A method of monitoring and predicting measurement data includes: collecting a first plurality of measured data values over an initial time interval; calculating an initial predictive model based on the initial measured data values and calculating a prediction of data values over a prediction time window based on the initial predictive model; collecting a second plurality of measured data values at a plurality of time values following the initial time interval; for each of the second plurality of time values, calculating a new predictive model based on: a data value at a current time value, the first plurality of measured data values, and measured data values associated with time values between the current time value and the initial time interval; and for each of the second plurality of time values, calculating a prediction of data values over a prediction time window based on the new predictive model.

Description

    BACKGROUND
  • Many downhole operations used in hydrocarbon exploration and production involve effective fluid pressure management. For example, managed pressure drilling operations require fluid pressure management to maintain fluid pressures relative to a formation fracture pressure. Hydraulic stimulation operations, such as matrix stimulation and hydraulic fracturing, are used to improve productivity of hydrocarbon formations. In such operations, it is important to monitor fluid pressure to avoid undesirable pressure conditions such as over-pressure events.
  • SUMMARY
  • A method of monitoring and predicting measurement data includes: collecting a first plurality of measured data values over an initial time interval; calculating an initial predictive model based on the initial measured data values collected during the initial time interval, and calculating a prediction of data values over a prediction time window beyond the initial time interval based on the initial predictive model; collecting a second plurality of measured data values at a plurality of time values following the initial time interval; for each of the second plurality of time values, calculating a new predictive model based on: a current measured data value at a current time value, the first plurality of measured data values, and measured data values associated with time values between the current time value and the initial time interval; and for each of the second plurality of time values, calculating a prediction of data values over a prediction time window beyond the current time value based on the new predictive model. In one embodiment, the method includes verification of the model.

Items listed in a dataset
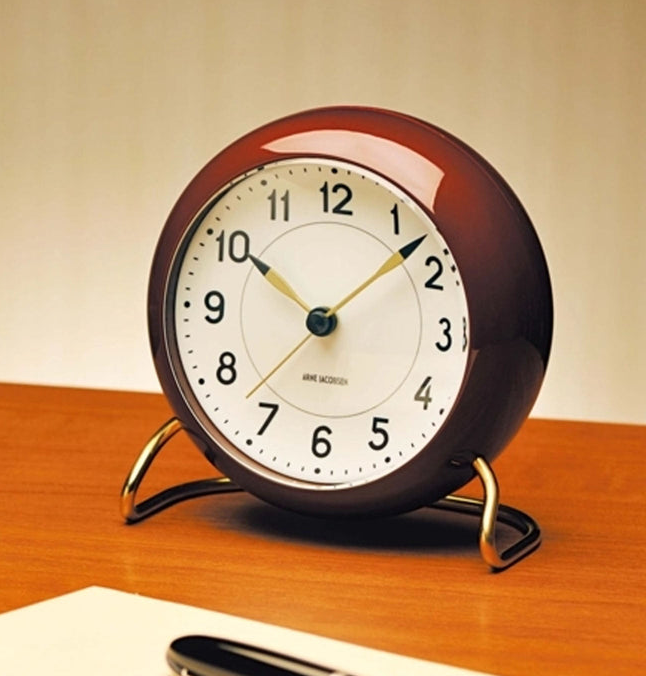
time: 10:07
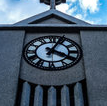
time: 4:04
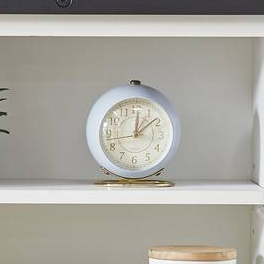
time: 12:08
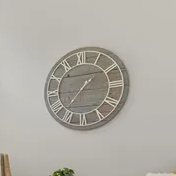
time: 1:37
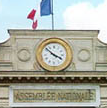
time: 3:52
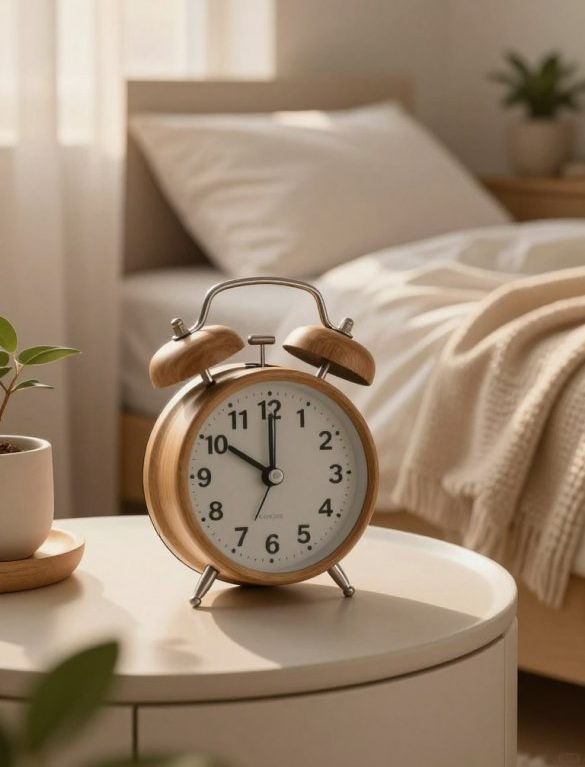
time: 10:00
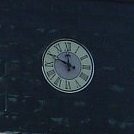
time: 11:48
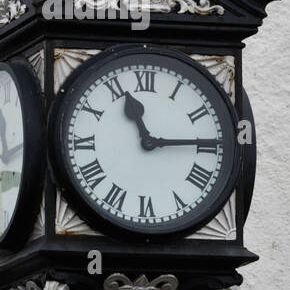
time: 11:14
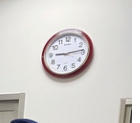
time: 9:13
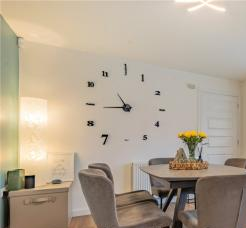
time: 10:44
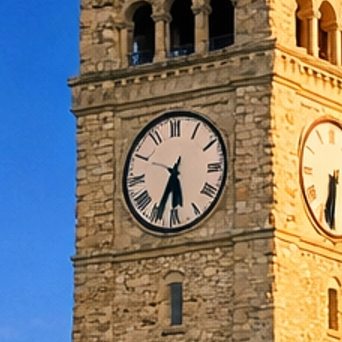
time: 5:33
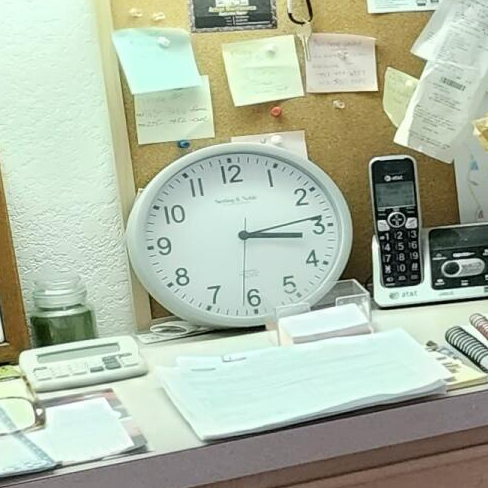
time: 3:13
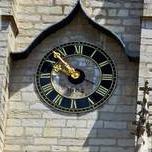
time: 9:52
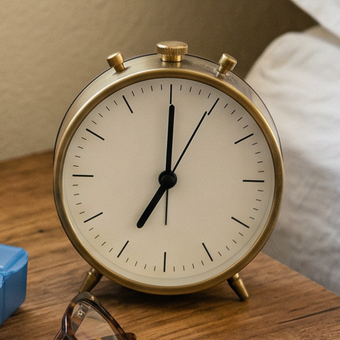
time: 7:00
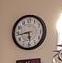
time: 5:43
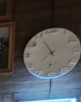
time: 7:54
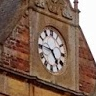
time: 4:45
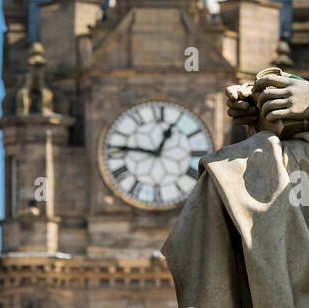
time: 12:46
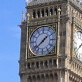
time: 1:38
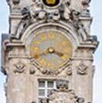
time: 3:40
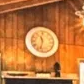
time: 11:32
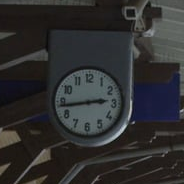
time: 2:43
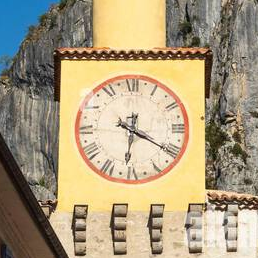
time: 6:20
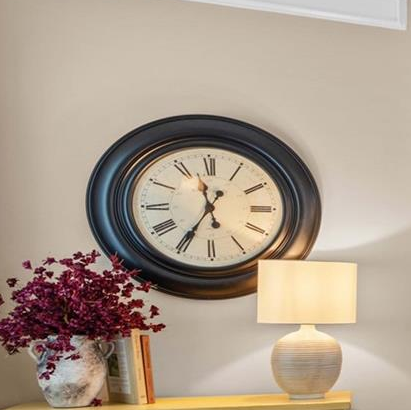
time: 11:35
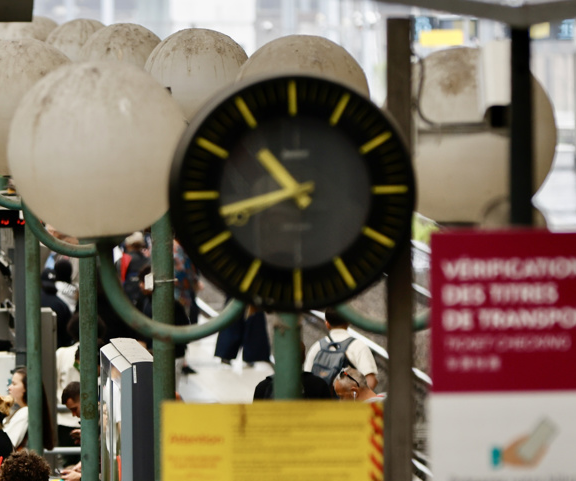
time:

**TASK INSTRUCTIONS**
Go on with the patent text above about monitoring and predicting measurement data, starting after its final sentence.

**WRITTEN REPLY**
  • An apparatus for monitoring and predicting measurement data includes: at least one sensor configured to measure a parameter; and a processor configured to collect a first plurality of measured data values over an initial time interval and collect a second plurality of measured data values at a plurality of time values following the initial time interval. The processor is configured to perform: calculating an initial predictive model based on the initial measured data values collected during the initial time interval, and calculating a prediction of data values over a prediction time window beyond the initial time interval based on the initial predictive model; for each of the second plurality of time values, calculating a new predictive model based on: a current measured data value at a current time value, the first plurality of measured data values, and measured data values associated with time values between the current time value and the initial time interval; and for each of the second plurality of time values, calculating a prediction of data values over a prediction time window beyond the current time value based on the new predictive model. In one embodiment, the apparatus is configured to perform a verification of the model.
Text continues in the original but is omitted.